The issue of pension gaps, and the impact on the 1950s women featured in election campaigns in 2019. Another women's action group #backto60 took the view that full compensation for the women affected was appropriate, rather than a limited 'compensation' for the lack of government communications, and their crowd-funded court case led by Michael Mansfield, QC, was not finally supported by the Supreme Court in 2021, for the right of appeal. However the Parliamentary and Health Service Ombudsman found and reported in July 2021, based on six 'test cases' that there was 'maladministration' in the communications to women about their changes in state pension, by the relevant department of UK government (DWP). The Ombudsman updated the public information into its enquiry in February 2022, indicating that it was now awaiting evidence from the Department for Work and Pensions due by the end of March 2022, without which it cannot begin the 'stage two of..investigation and considering whether the failings.. identified led to an injustice for the complainants.' Sixty-four members of Parliament have backed a motion by Labour MP, Ian Byrne calling for full restitution (which supports #backto60 and 'We Paid In You Pay Out' groups' view), but other protest groups (WASPI) and the official All Party Parliamentary Group on State Pension Inequality for Women (APPG) propose a lesser compensation.

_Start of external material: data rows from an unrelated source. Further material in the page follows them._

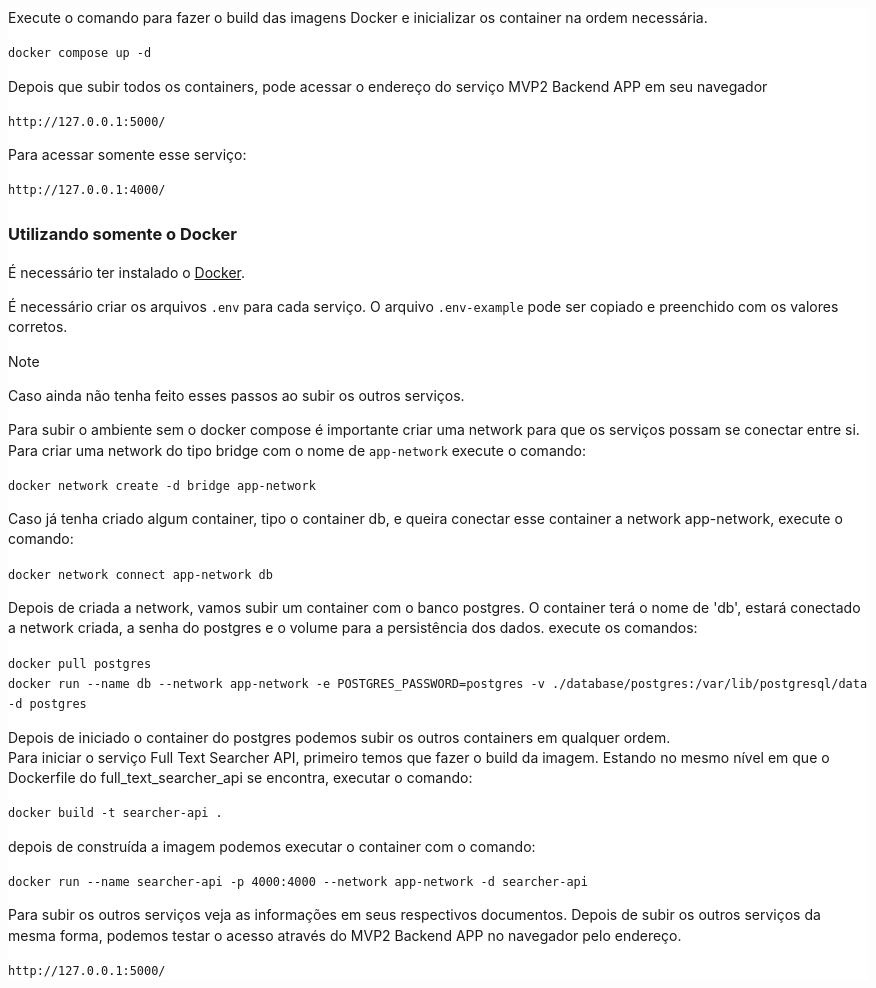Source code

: Execute o comando para fazer o build das imagens Docker e inicializar os container na ordem necessária.
```
docker compose up -d
```

Depois que subir todos os containers, pode acessar o endereço do serviço MVP2 Backend APP em seu navegador
```
http://127.0.0.1:5000/
```

Para acessar somente esse serviço:
```
http://127.0.0.1:4000/
```

### Utilizando somente o Docker

É necessário ter instalado o [Docker](https://docs.docker.com/engine/install/).

É necessário criar os arquivos `.env` para cada serviço. O arquivo `.env-example` pode ser copiado e preenchido com os valores corretos.

> [!NOTE]  
> Caso ainda não tenha feito esses passos ao subir os outros serviços.

Para subir o ambiente sem o docker compose é importante criar uma network para que os serviços possam se conectar entre si.
Para criar uma network do tipo bridge com o nome de `app-network` execute o comando:
```
docker network create -d bridge app-network
```

Caso já tenha criado algum container, tipo o container db, e queira conectar esse container a network app-network, execute o comando:
```
docker network connect app-network db
```

Depois de criada a network, vamos subir um container com o banco postgres. O container terá o nome de 'db', estará conectado a network criada, a senha do postgres e o volume para a persistência dos dados.
execute os comandos:
```
docker pull postgres
docker run --name db --network app-network -e POSTGRES_PASSWORD=postgres -v ./database/postgres:/var/lib/postgresql/data -d postgres
```

Depois de iniciado o container do postgres podemos subir os outros containers em qualquer ordem.  
Para iniciar o serviço Full Text Searcher API, primeiro temos que fazer o build da imagem.
Estando no mesmo nível em que o Dockerfile do full_text_searcher_api se encontra, executar o comando:
```
docker build -t searcher-api .
```
depois de construída a imagem podemos executar o container com o comando:
```
docker run --name searcher-api -p 4000:4000 --network app-network -d searcher-api
```
Para subir os outros serviços veja as informações em seus respectivos documentos.
Depois de subir os outros serviços da mesma forma, podemos testar o acesso através do MVP2 Backend APP no navegador pelo endereço.
```
http://127.0.0.1:5000/
```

A wider review of the pension gap in the context of the lack of legislative implementation by successive UK governments, of the United Nations CEDAW Convention on the Elimination of all forms of Discrimination Against Women into UK law, held a people's tribunal in 2021, and took evidence which recommended that the UK should introduce a women's bill of rights.

== Solutions ==
Juan Yermo, Chief of Staff to the OECD Secretary-General, has said, "Policy makers need to account for and address the factors that can lead to gender inequalities, and should strive to design gender-neutral retirement savings arrangements.". In the UK, the Prospect Union have called for the government to tackle the gender pension gap through reform of automatic enrollment, additional state pension credit and affordable childcare and changes to the tax system. Researchers who analyse data about the pension gap over time highlight that current gaps in pension income reflect labour markets and pension contribution patterns from many years ago, people working now may have a different experience when they reach retirement. The gap increased during the years of the COVID-19 pandemic but the new experiments with alternative styles of working may offer employers opportunities to implement more flexible policies that will encourage more women to remain in the workforce.